▸ **原文抜粋**
::::::
人と人のコミュニケーションでは、男女関わらず、さまざまな「モヤモヤする瞬間」に直面します。
BuzzFeed Japanは3月7日、国際女性デーの前夜祭として、Twitter LIVE「女子のモヤモヤ座談会」を配信しました。イラストエッセイストの犬山紙子さん、作家の鈴木涼美さん、モテクリエイターの「ゆうこす」こと菅本裕子さんの3人に、主に女性が経験する「モヤモヤ」について話を聞きました。一部抜粋でご紹介します。
「女子力」という言葉の謎
女性だけでなく男性に対しても、料理が上手だったりすると「女子力高い〜!」なんて言ったりします。「女子力」という言葉の謎について、犬山さんが切り出し……。
犬山紙子さん(以下、犬山):「女子力」という言葉は、揶揄の意味で使われることが多いですね。ネイルをしたりお料理教室に行ったりしている女の子に「女子力アップのために頑張っているんだね」っていうふうに使ったり。ただ好きだからやってるんだけど、という人もいるはずなのに。
::::::
▸ **指示 1**
座談会の記事で、犬山さんは「女子力アップのために頑張っているんだね」という言い方のどこに疑問を示していますか。記事に書かれている理由を1〜3文で説明してください。
▸ **指示 2**
座談会の記事の続きを、犬山さんの最後の発言の後から書き進めてください。

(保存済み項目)
::::::
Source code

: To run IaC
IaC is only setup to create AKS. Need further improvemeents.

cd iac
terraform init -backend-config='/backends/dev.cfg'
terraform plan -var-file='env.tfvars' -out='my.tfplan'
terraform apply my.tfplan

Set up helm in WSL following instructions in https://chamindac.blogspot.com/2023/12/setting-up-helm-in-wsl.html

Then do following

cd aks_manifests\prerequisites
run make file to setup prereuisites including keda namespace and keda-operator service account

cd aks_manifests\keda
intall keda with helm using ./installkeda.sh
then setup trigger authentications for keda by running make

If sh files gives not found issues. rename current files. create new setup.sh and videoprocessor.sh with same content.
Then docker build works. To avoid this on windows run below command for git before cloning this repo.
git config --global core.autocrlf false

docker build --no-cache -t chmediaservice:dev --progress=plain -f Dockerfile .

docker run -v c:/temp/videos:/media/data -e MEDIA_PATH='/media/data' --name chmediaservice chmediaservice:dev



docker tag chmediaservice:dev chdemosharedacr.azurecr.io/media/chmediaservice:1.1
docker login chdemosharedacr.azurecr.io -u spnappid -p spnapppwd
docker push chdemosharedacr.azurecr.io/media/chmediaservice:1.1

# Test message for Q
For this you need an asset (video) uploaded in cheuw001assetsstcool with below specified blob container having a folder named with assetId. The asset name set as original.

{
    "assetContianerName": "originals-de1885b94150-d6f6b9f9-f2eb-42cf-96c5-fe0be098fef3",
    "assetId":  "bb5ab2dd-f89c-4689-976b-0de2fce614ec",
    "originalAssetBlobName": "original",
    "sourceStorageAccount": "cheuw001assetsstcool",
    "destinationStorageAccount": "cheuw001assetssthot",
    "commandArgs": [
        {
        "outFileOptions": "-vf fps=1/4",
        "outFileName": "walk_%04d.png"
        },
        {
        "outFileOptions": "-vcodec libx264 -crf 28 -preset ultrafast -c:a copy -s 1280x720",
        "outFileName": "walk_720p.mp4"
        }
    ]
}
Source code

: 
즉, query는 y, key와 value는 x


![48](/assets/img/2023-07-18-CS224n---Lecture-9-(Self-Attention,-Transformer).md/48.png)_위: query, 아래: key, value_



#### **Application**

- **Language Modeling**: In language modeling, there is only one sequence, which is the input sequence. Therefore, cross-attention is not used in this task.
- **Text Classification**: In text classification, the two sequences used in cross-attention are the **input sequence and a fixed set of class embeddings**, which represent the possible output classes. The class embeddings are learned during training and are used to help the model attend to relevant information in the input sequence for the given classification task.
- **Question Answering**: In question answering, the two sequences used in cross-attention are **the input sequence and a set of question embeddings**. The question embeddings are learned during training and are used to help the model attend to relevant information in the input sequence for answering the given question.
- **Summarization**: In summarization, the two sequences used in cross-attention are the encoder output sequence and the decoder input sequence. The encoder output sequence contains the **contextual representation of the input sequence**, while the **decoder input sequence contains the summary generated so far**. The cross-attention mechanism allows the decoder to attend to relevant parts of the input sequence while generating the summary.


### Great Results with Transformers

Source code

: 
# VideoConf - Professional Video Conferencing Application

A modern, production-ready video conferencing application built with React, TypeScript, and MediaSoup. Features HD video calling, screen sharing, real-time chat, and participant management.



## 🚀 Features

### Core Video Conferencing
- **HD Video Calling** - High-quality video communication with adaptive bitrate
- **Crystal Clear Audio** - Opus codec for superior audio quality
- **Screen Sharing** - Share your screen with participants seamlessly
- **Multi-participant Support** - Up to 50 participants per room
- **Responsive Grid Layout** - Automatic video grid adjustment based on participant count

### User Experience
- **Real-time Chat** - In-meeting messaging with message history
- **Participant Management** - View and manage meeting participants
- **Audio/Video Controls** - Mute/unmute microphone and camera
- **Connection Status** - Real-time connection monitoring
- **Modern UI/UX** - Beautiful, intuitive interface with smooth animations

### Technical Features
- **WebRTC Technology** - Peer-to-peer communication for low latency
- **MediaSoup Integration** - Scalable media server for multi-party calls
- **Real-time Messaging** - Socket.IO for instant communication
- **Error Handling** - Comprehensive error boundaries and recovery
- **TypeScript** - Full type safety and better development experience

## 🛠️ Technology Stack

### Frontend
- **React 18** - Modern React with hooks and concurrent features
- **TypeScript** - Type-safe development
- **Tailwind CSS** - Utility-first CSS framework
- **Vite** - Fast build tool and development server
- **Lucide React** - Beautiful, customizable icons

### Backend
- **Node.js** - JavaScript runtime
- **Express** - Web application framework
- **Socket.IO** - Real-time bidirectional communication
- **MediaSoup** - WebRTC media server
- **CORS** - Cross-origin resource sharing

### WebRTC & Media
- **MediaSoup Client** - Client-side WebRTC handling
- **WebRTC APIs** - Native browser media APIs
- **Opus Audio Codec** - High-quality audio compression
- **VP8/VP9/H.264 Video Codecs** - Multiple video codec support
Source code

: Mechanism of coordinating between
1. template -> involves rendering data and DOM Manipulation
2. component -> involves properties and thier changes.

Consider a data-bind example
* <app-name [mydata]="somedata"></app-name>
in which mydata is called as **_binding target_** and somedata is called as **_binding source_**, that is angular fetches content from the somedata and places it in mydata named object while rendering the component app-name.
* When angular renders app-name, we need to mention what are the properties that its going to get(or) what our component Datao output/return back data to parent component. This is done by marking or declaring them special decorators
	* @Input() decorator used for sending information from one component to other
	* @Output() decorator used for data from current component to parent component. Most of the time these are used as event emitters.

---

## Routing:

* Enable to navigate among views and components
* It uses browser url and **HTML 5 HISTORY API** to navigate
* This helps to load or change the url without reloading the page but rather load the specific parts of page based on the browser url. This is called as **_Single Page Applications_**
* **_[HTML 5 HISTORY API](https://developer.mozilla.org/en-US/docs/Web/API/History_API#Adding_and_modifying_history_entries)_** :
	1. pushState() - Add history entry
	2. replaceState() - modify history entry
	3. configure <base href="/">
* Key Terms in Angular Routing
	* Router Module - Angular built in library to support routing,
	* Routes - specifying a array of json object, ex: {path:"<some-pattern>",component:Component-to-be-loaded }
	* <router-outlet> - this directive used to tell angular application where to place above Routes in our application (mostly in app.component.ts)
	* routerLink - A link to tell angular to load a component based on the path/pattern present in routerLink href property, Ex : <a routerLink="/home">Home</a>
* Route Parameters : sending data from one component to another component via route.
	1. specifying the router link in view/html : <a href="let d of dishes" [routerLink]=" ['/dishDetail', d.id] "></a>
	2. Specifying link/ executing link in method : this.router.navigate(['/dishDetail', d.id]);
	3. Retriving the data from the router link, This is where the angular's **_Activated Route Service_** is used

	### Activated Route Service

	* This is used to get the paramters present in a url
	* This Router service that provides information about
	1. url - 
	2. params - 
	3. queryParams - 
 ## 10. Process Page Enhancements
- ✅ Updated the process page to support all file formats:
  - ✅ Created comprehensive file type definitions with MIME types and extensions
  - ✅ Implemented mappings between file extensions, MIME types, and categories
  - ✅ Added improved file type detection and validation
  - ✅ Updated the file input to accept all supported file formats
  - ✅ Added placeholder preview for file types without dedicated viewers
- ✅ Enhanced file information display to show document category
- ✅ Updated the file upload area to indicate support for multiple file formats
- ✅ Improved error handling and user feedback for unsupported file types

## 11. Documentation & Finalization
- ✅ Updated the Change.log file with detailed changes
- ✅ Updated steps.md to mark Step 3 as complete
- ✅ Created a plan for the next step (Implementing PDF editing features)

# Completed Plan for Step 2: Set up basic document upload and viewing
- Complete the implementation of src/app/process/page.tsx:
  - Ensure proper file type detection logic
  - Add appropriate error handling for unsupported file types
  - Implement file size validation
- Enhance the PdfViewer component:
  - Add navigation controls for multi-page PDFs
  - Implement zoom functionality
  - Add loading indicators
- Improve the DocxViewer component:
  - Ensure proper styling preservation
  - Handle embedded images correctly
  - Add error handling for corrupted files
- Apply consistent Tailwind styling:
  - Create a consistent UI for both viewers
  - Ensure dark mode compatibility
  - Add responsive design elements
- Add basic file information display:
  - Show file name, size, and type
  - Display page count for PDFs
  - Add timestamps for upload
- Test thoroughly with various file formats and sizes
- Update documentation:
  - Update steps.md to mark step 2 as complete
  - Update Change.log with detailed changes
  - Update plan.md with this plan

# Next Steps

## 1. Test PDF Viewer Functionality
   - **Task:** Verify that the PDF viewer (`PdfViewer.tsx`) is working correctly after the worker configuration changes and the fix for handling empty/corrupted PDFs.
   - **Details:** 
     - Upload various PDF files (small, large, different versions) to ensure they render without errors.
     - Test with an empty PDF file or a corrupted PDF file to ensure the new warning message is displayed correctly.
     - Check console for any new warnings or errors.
::::::
▸ **回答 1**
ネイルをしたりお料理教室に行ったりする女性の中には、女子力を上げるためではなく、ただ好きだからやっている人もいるはずだという点です。犬山さんは「女子力」という言葉が揶揄の意味で使われることが多いと述べ、その例としてこの言い方を挙げています。

▸ **回答 2**
悪気なく「女子力」って括ってくるけど、「もっと女子力あげなきゃなど、女子力強要系」は単純にあなたの好みですよね。「女らしくあれ」という。女子だから気配りしなきゃいけないわけでもないし、「女子力」として括られることって、全然性別とは関係ないことばかりです。
嫌な思いをしない人もいるでしょうけど、中には「もっと女子力を上げなきゃ」って言われて窮屈な思いをしている人や、「もっと女らしくしろよ」と圧をかけられていたりしている人たちがいるのだと、いろんな方の意見を聞いて思いました。
鈴木涼美さん(以下、鈴木):女子力という言葉がこれだけ使われるようになったのは逆に、女子力がある種、相対化されたということでは。
珍しいものには名前がつくじゃないですか。今はあまり使わなくなったけれど、昔、働く女性が珍しかったときは「キャリアウーマン」という言葉がありました。その逆で、料理や掃除は昔は女の役割として当たり前だったけれど、いまはそんな「女子力高い女子」が珍しい存在になったから、「女子力」がことさら使われるようになったのかな。そう考えると、そんなにネガティブな現象でもないのかなと思うこともありますね。
菅本裕子さん(以下、菅本):「YouTubeでゆうこすの動画を見ると女子力上がる」って言われます。私は「女子力」という言葉はすごくポジティブに捉えています。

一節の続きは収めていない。